This invention relates to the field of patient health care. In particular, it relates to medical 
informatics, and to systems and methods for recording medical transactions. A 
system for recording medical transactions is disclosed, the 
system comprising distinct and multi-linguistic representation 
layers, allowing the de novo composition and construction of medical transaction codes; including a 
user interface including means for inputting medical transactions in a semiotic form one, the semiotic form one input being a 
free form-type, abbreviation-oriented 
natural language textual input, a transaction parser-coder configured to parse said semiotic form one input and to convert it into coded medical transactions in a semiotic form two output, the transaction codes composed and constructed de novo, the semiotic form two output embodying high level 
machine-parseable computer language statements comprehensible to a high certainty level by human users, means for evoking a display of 
system reflection in the form of coded medical transactions in said semiotic form two and system-rated confidence levels representing the match between a code and correspondence with perceived 
user intent, means for receiving user selection input for verifying a selected coded medical transaction, and a transaction mapper configured to convert a semiotic form two input into a semiotic form three transaction by mapping the selected coded transaction into data row in a 
relational database to render the 
transaction data amenable to structured 
query language processing.
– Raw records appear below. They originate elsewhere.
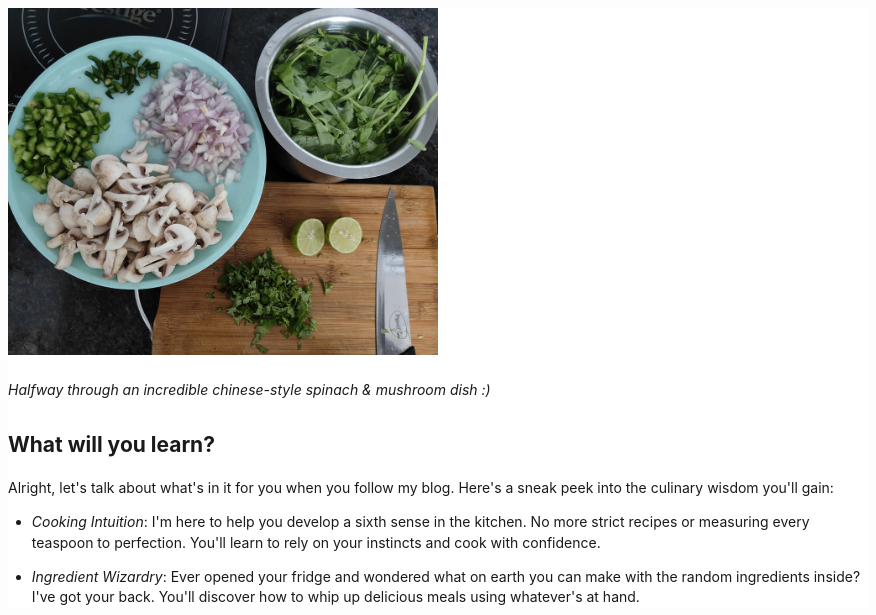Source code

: <img src="/images/palak_mushroom.jpg" width="50%"/> <br>  
<em>Halfway through an incredible chinese-style spinach & mushroom dish :)</em>
</p>  

## What will you learn? 

Alright, let's talk about what's in it for you when you follow my blog. Here's a sneak peek into the culinary wisdom you'll gain:

+ *Cooking Intuition*: I'm here to help you develop a sixth sense in the kitchen. No more strict recipes or measuring every teaspoon to perfection. You'll learn to rely on your instincts and cook with confidence.

+ *Ingredient Wizardry*: Ever opened your fridge and wondered what on earth you can make with the random ingredients inside? I've got your back. You'll discover how to whip up delicious meals using whatever's at hand.
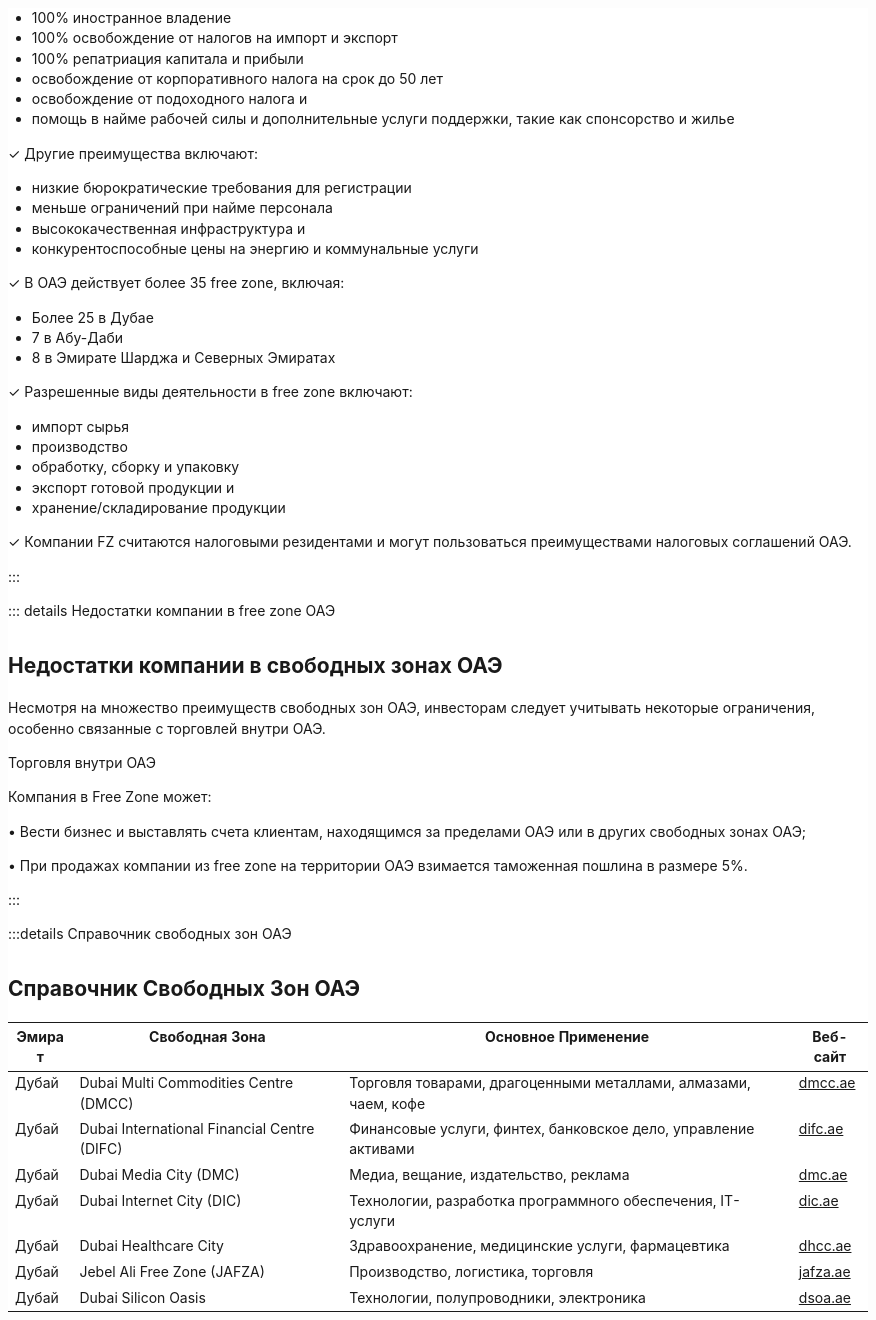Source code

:- 100% иностранное владение
- 100% освобождение от налогов на импорт и экспорт
- 100% репатриация капитала и прибыли
- освобождение от корпоративного налога на срок до 50 лет
- освобождение от подоходного налога и
- помощь в найме рабочей силы и дополнительные услуги поддержки, такие как спонсорство и жилье

✓ Другие преимущества включают:

- низкие бюрократические требования для регистрации
- меньше ограничений при найме персонала
- высококачественная инфраструктура и
- конкурентоспособные цены на энергию и коммунальные услуги

✓ В ОАЭ действует более 35 free zone, включая:

- Более 25 в Дубае
- 7 в Абу-Даби
- 8 в Эмирате Шарджа и Северных Эмиратах

✓ Разрешенные виды деятельности в free zone включают:

- импорт сырья
- производство
- обработку, сборку и упаковку
- экспорт готовой продукции и
- хранение/складирование продукции

✓ Компании FZ считаются налоговыми резидентами и могут пользоваться преимуществами налоговых соглашений ОАЭ.

:::

::: details Недостатки компании в free zone ОАЭ

## Недостатки компании в свободных зонах ОАЭ

Несмотря на множество преимуществ свободных зон ОАЭ, инвесторам следует учитывать некоторые ограничения, особенно связанные с торговлей внутри ОАЭ.

Торговля внутри ОАЭ

Компания в Free Zone может:

• Вести бизнес и выставлять счета клиентам, находящимся за пределами ОАЭ или в других свободных зонах ОАЭ;

• При продажах компании из free zone на территории ОАЭ взимается таможенная пошлина в размере 5%.

:::

:::details Справочник свободных зон ОАЭ

## Справочник Свободных Зон ОАЭ

| Эмират         | Свободная Зона                             | Основное Применение                                         | Веб-сайт                                                     |
| -------------- | ------------------------------------------- | ----------------------------------------------------------- | ------------------------------------------------------------ |
| Дубай          | Dubai Multi Commodities Centre (DMCC)       | Торговля товарами, драгоценными металлами, алмазами, чаем, кофе | [dmcc.ae](http://www.dmcc.ae)                                |
| Дубай          | Dubai International Financial Centre (DIFC) | Финансовые услуги, финтех, банковское дело, управление активами | [difc.ae](https://www.difc.ae)                               |
| Дубай          | Dubai Media City (DMC)                      | Медиа, вещание, издательство, реклама                       | [dmc.ae](http://www.dmc.ae)                                  |
| Дубай          | Dubai Internet City (DIC)                   | Технологии, разработка программного обеспечения, IT-услуги  | [dic.ae](http://www.dic.ae)                                  |
| Дубай          | Dubai Healthcare City                       | Здравоохранение, медицинские услуги, фармацевтика           | [dhcc.ae](https://www.dhcc.ae)                               |
| Дубай          | Jebel Ali Free Zone (JAFZA)                 | Производство, логистика, торговля                           | [jafza.ae](http://www.jafza.ae)                              |
| Дубай          | Dubai Silicon Oasis                         | Технологии, полупроводники, электроника                     | [dsoa.ae](http://www.dsoa.ae)                                |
There is further disclosed a computer-based method for the management of medical transactions, including storing each medical transaction as a 
transaction code in a data row in a 
database table, each 
transaction code including a genre key relating to the nature of the transaction, and including providing storage ledgers for each genre, such that each transaction can be retrieved and displayed as an entry in a storage ledger in accordance with its genre key. This allows medical transactions to be treated akin to accounting transactions, signifying credits and debits in defined transaction ledgers.